Write out all of the records below precisely as given, omitting the images.

[Dataset content Boundary: Start]

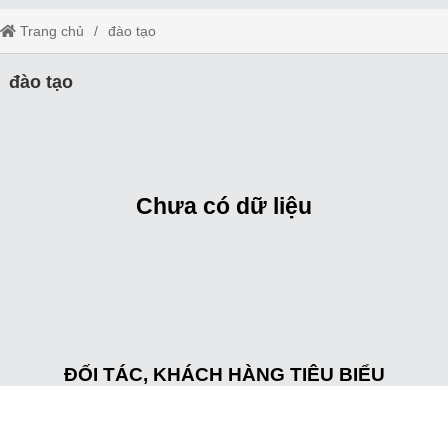
Trang chủ
đào tạo
đào tạo
Chưa có dữ liệu
ĐỐI TÁC, KHÁCH HÀNG TIÊU BIỂU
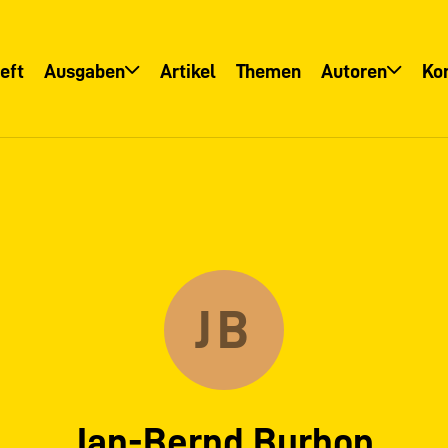
eft
Ausgaben
Artikel
Themen
Autoren
Ko
Übersicht
Übersicht
Informationsservice
Autoreninfo
JB
Jan-Bernd Burhop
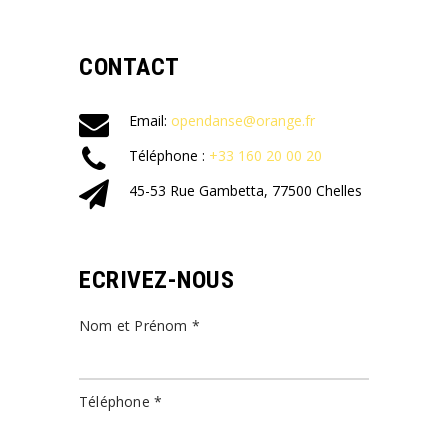
CONTACT
Email:
opendanse@orange.fr
Téléphone :
+33 160 20 00 20
45-53 Rue Gambetta, 77500 Chelles
ECRIVEZ-NOUS
Nom et Prénom *
Téléphone *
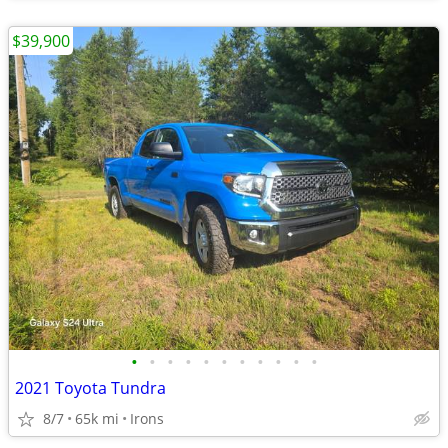
$39,900
•
•
•
•
•
•
•
•
•
•
•
2021 Toyota Tundra
8/7
65k mi
Irons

[Dataset content Boundary: End]

* Output of the exercise *
Trang chủ
đào tạo
đào tạo
Chưa có dữ liệu
ĐỐI TÁC, KHÁCH HÀNG TIÊU BIỂU
eft
Ausgaben
Artikel
Themen
Autoren
Ko
Übersicht
Übersicht
Informationsservice
Autoreninfo
JB
Jan-Bernd Burhop
CONTACT
Email:
opendanse@orange.fr
Téléphone :
+33 160 20 00 20
45-53 Rue Gambetta, 77500 Chelles
ECRIVEZ-NOUS
Nom et Prénom *
Téléphone *
$39,900
•
•
•
•
•
•
•
•
•
•
•
2021 Toyota Tundra
8/7
65k mi
Irons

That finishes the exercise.